Friday, April 13, 2007

Bad Luck

As Bruce Bartlett will tell you, the conventional wisdom among Keynesians during the 1970s was that the rising inflation rate in the US during that decade was primarily the result of a string of unlucky events – oil shocks, a bad anchovy harvest, and so on. Among Keynesians today, the conventional wisdom is that their predecessors were wrong and that the rising inflation rate during the 1970s resulted from excessively loose policy. The problem is, from a Keynesian point of view, today’s conventional wisdom doesn’t make quantitative sense.

Under the Keynesian paradigm, a loose policy can be defined as one that tends to push the unemployment rate below the non-accelerating inflation rate of unemployment (NAIRU), so that inflation will tend to accelerate. Conversely, a tight policy can be defined as one that tends to push the unemployment rate above the NAIRU, so that inflation will tend to decelerate. Whether the unemployment rate is in “loose” or “tight” territory, the economy will be subject to shocks (bad luck – or good luck), which may cause the inflation rate to do something else, but these shocks cannot be blamed on (or credited to) policy. (Also, there may be shocks in the policy transmission process that prevent the unemployment rate from reaching its intended level in the first place, but these aren’t the type of shocks that people have in mind when discussing the 1970s.)
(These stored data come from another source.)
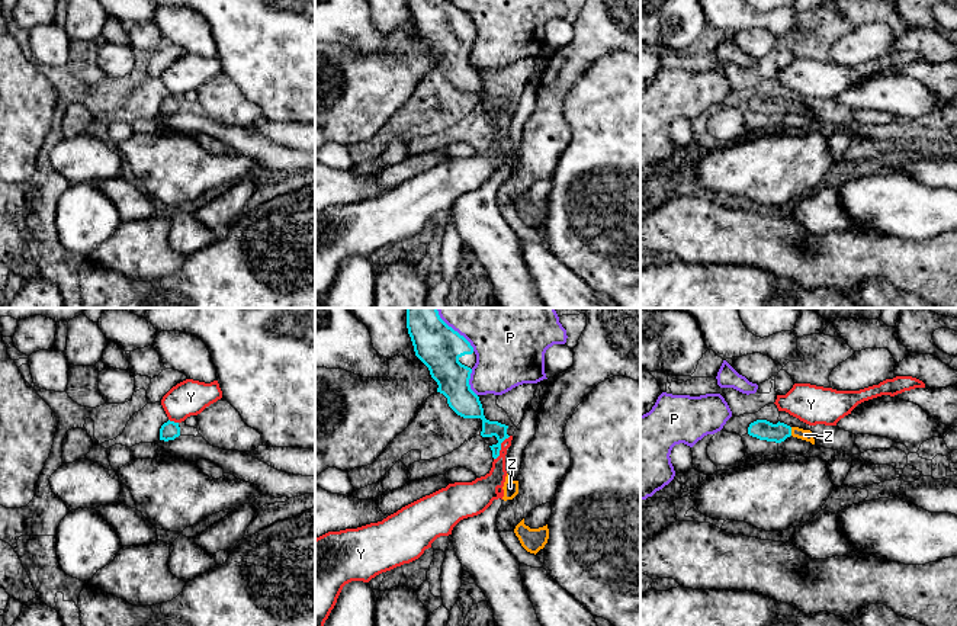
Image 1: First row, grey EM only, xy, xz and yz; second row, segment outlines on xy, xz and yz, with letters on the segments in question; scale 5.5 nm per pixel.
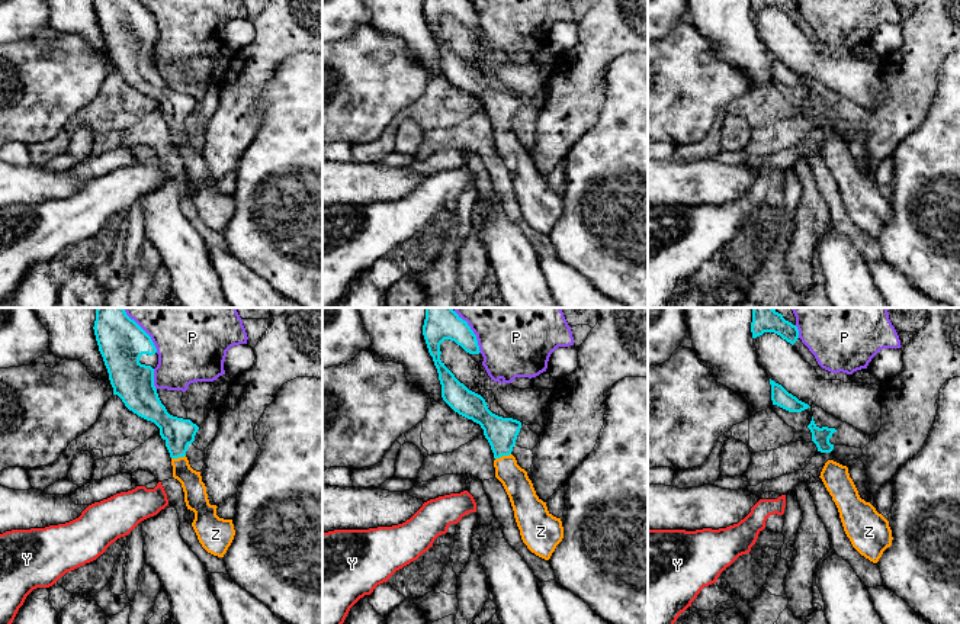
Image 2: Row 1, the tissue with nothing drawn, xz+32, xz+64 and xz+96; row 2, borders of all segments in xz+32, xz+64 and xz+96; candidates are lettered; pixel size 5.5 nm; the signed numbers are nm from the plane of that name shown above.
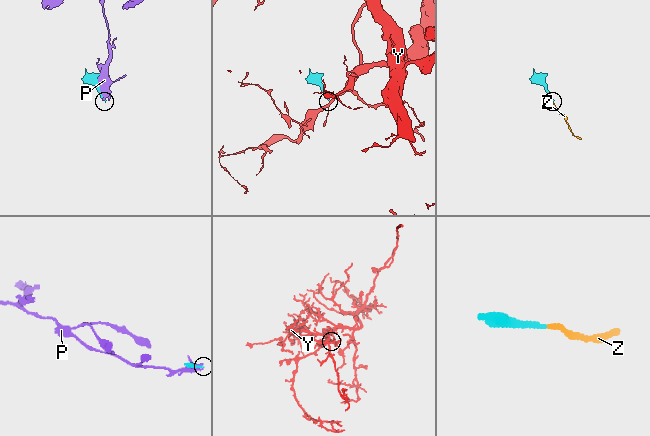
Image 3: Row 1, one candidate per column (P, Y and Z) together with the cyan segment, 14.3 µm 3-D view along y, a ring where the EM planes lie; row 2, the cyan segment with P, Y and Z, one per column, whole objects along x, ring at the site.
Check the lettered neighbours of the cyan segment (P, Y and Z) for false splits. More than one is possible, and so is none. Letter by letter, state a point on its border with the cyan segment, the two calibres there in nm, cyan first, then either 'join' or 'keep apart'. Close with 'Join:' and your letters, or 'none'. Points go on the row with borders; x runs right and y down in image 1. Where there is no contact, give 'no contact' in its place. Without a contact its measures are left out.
P: xz (468, 382) | 240/340 nm | keep apart
Y: xz (500, 448) | 90/150 nm | keep apart
Z: yz (790, 432) | 110/60 nm | join
Join: Z

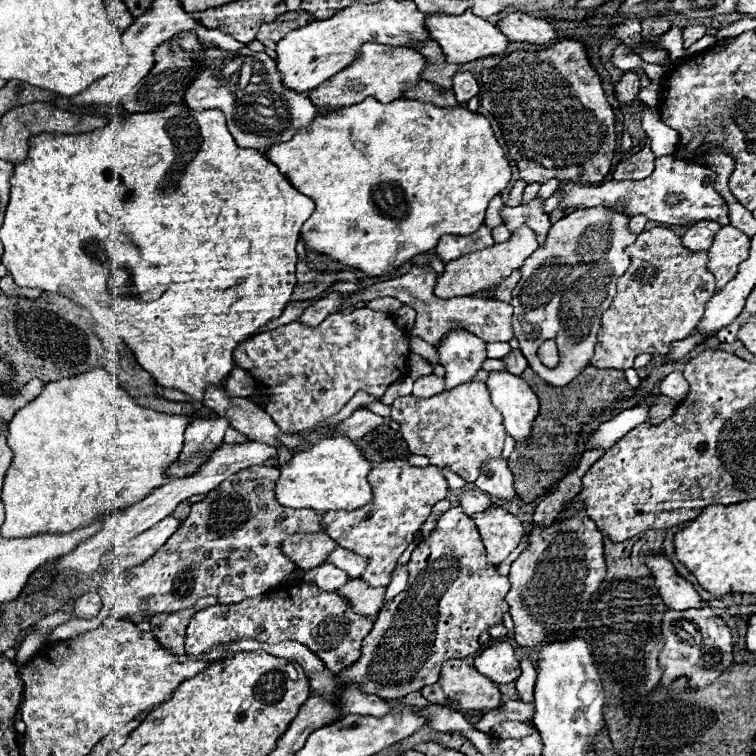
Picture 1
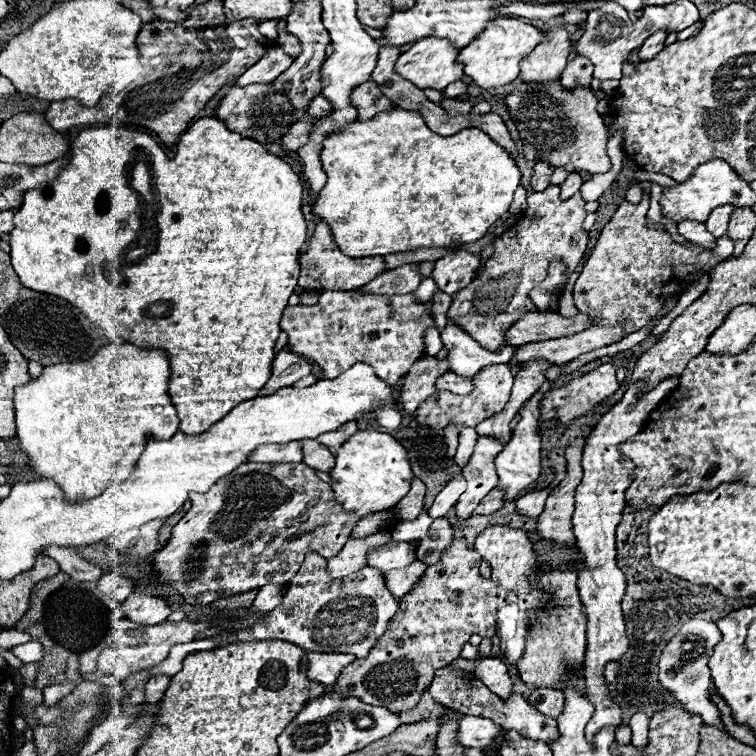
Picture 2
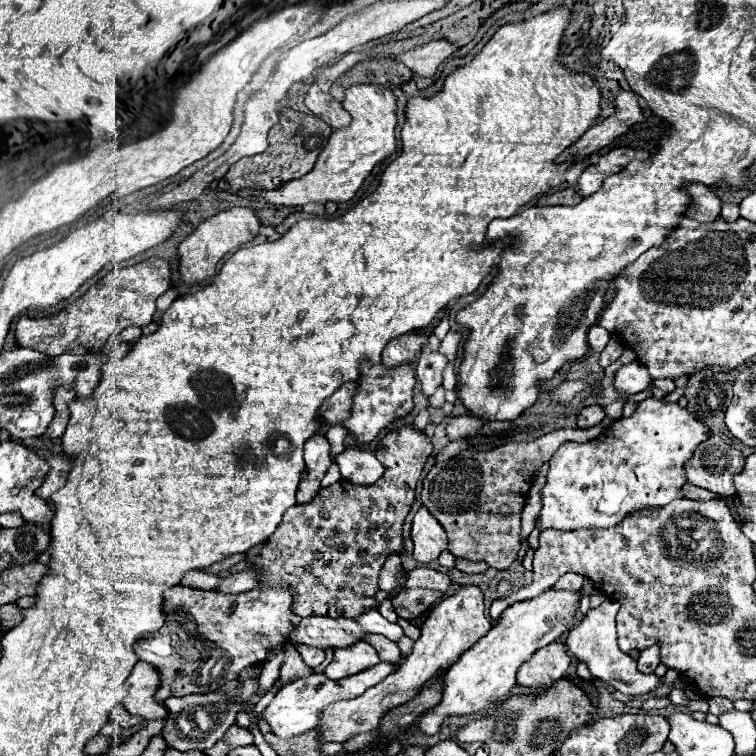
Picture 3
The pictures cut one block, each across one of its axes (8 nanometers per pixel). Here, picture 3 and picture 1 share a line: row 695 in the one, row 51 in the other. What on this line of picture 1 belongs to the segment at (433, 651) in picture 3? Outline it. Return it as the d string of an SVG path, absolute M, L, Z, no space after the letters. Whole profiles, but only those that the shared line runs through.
M366 42L362 46L362 54L348 68L334 74L330 80L322 82L320 88L310 90L308 98L312 100L314 106L326 106L326 108L352 106L368 96L374 96L380 102L392 102L396 98L402 98L410 88L414 88L422 80L426 64L428 62L424 60L424 56L412 48Z

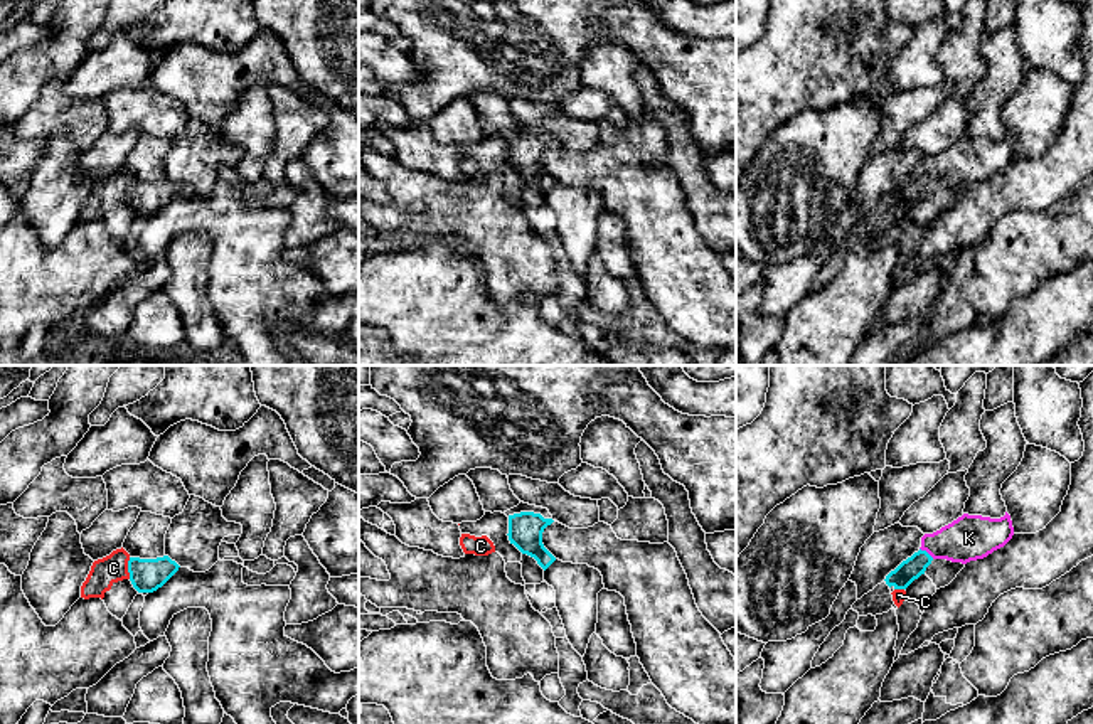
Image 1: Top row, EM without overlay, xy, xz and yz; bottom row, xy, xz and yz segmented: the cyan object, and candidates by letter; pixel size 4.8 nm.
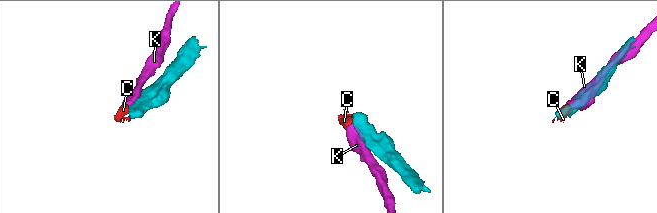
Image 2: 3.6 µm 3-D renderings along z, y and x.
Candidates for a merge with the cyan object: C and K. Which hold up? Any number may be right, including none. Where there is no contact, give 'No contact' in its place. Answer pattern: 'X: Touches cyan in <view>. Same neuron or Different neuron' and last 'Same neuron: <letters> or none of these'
C: Touches cyan in xy. Different neuron
K: Touches cyan in yz. Different neuron
Same neuron: none of these

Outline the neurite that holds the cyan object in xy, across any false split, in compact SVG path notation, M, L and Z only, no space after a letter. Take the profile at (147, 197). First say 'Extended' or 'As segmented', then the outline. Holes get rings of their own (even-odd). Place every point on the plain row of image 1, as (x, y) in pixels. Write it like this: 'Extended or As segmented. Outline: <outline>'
As segmented. Outline: M168 178L157 182L130 180L128 195L138 216L153 216L162 210L177 194L179 187Z

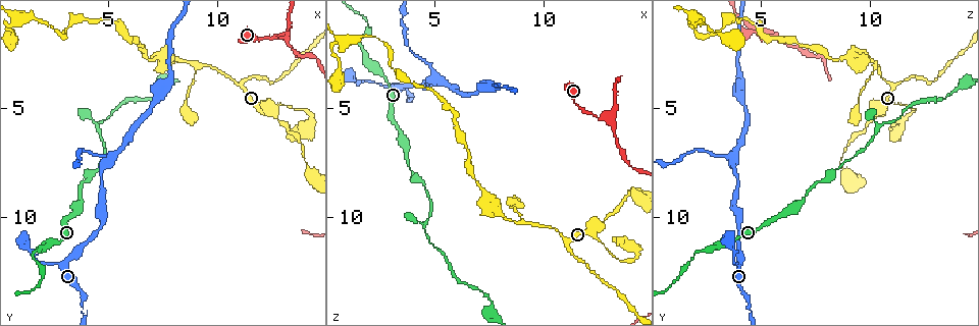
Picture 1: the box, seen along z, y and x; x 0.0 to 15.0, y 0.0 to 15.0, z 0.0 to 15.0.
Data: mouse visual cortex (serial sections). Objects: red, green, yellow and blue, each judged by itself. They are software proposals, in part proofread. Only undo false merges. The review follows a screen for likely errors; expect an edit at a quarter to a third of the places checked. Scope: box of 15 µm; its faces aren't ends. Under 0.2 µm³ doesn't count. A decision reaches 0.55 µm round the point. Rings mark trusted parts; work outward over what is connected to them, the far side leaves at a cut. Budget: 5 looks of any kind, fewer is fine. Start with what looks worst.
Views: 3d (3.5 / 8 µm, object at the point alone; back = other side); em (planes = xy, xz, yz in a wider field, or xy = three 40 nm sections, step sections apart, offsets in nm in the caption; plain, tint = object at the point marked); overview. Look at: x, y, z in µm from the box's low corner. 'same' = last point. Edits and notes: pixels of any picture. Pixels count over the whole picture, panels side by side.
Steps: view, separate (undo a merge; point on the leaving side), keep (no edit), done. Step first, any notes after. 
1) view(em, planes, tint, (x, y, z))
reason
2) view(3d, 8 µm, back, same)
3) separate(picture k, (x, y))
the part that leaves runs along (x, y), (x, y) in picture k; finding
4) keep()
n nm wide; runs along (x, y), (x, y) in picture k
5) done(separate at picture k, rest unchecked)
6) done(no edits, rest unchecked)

view(3d, 3.5 µm, (4.5, 5.7, 10.4))
sharp bend

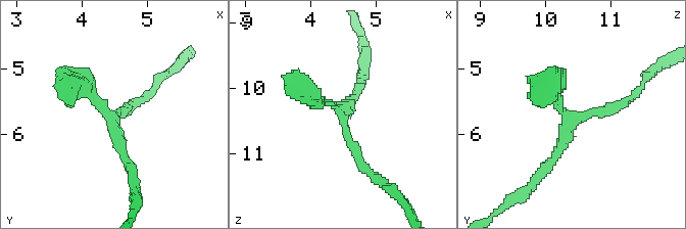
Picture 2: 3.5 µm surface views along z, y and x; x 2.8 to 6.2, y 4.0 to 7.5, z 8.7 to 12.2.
view(em, xy, step 5, tint, (4.45, 5.75, 10.45))
need the tissue

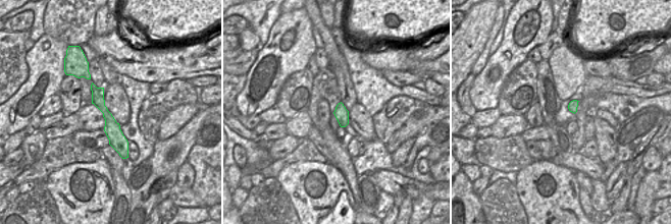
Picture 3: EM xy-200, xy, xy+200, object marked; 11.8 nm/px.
keep()
runs along (93, 88), (116, 140), (123, 149) in picture 3; one cell here

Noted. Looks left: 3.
view(3d, 8 µm, (13.0, 1.7, 5.6))

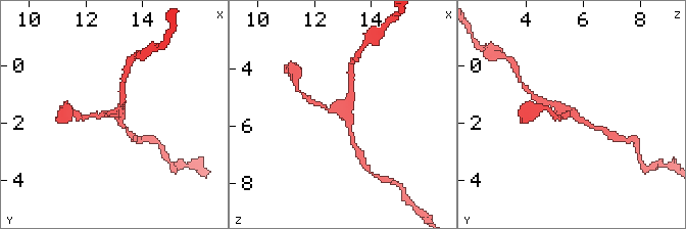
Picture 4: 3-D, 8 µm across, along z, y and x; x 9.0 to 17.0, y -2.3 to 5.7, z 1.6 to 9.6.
view(em, xy, step 2, tint, (12.9, 1.7, 5.6))

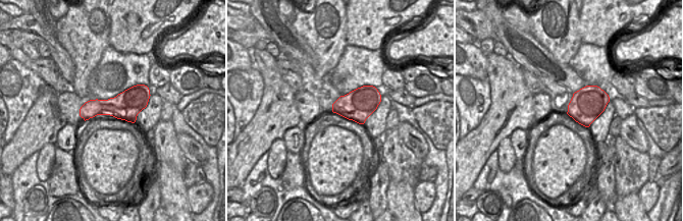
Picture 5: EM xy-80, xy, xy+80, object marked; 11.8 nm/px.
keep()
runs along (314, 102), (345, 116), (351, 135) in picture 4; one cell here

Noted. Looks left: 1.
done(no edits, rest unchecked)

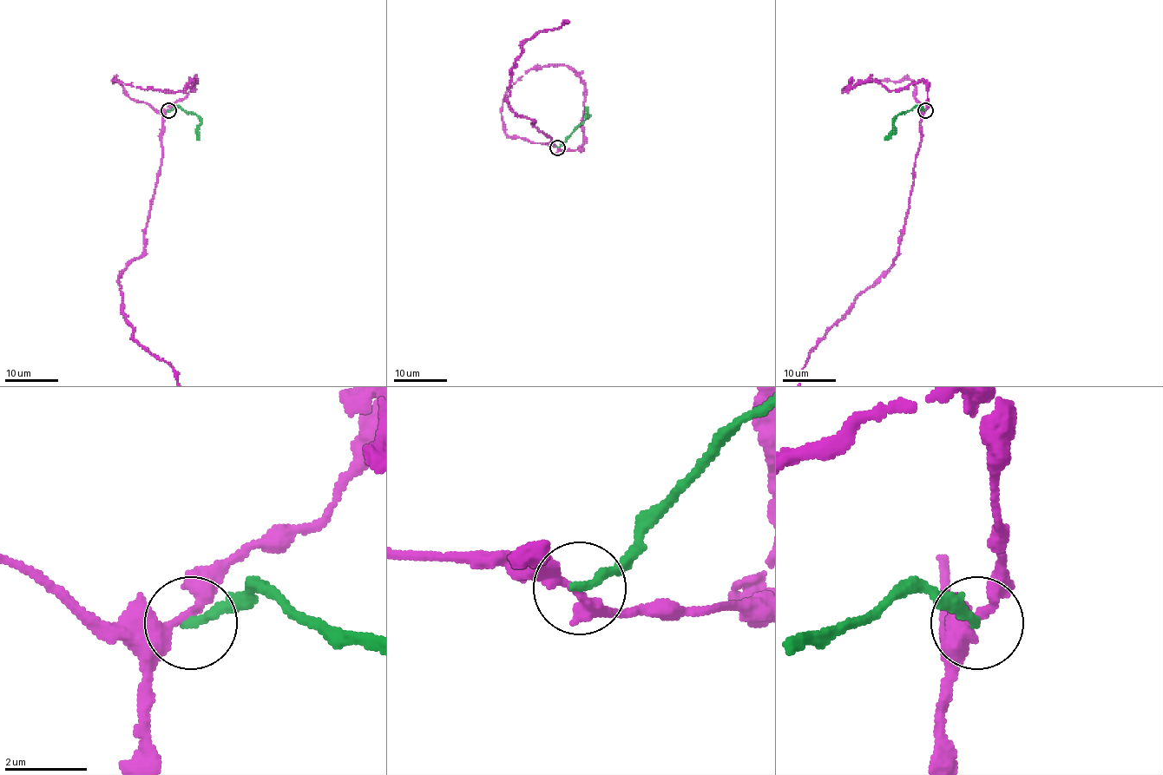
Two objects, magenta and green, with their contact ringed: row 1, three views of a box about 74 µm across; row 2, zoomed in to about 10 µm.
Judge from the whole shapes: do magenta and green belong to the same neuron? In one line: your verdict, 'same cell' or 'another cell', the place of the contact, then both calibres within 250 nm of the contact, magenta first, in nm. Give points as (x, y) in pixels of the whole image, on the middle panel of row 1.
another cell; place (557, 147); calibres 260 and 240 nm

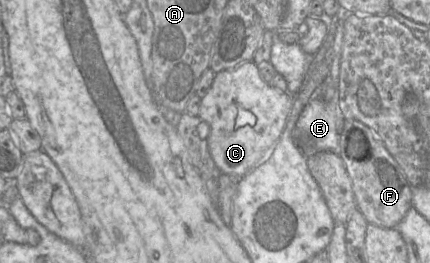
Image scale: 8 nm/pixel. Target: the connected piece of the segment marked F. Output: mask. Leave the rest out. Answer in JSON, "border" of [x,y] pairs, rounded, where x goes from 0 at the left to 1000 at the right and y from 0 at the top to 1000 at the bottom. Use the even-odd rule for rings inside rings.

The average unemployment rate for the US during the 1970s was 6.2%. Until the mid-1990s, conventional estimates put the NAIRU at about 6%. Using the conventional linear approximation to the Phillips curve, this means that policy, on average, managed to push the unemployment rate to a level that should have resulted in a slight decline in the inflation rate. On average, policy was tight, not loose.

If anything, this simple analysis underestimates the extent to which policy was tight. The 6% NAIRU estimate came with full benefit of hindsight. An estimate produced using data available during the mid-70s would put the NAIRU somewhat lower. So if we describe policy in terms of its actual intentions, rather than the results that might have been anticipated with benefit of hindsight, it was more than a little tight.

This is not to say that policymakers (meaning the Fed) necessarily acted appropriately during the 1970s. Perhaps, in the interest of restoring the credibility they lost during the Johnson-Nixon years, they should subsequently have been even tighter than they were. Perhaps high inflation is just bad and should have been met aggressively at every turn, even when it was not the result of recent policy. But leaving these normative issues aside, it’s hard (at least if we accept the Keynesian paradigm) to see how, in the absence of considerable bad luck, the inflation rate at the end of the 1970s could have been so much higher than it was at the beginning. Did anyone notice a black cat on Constitution Avenue?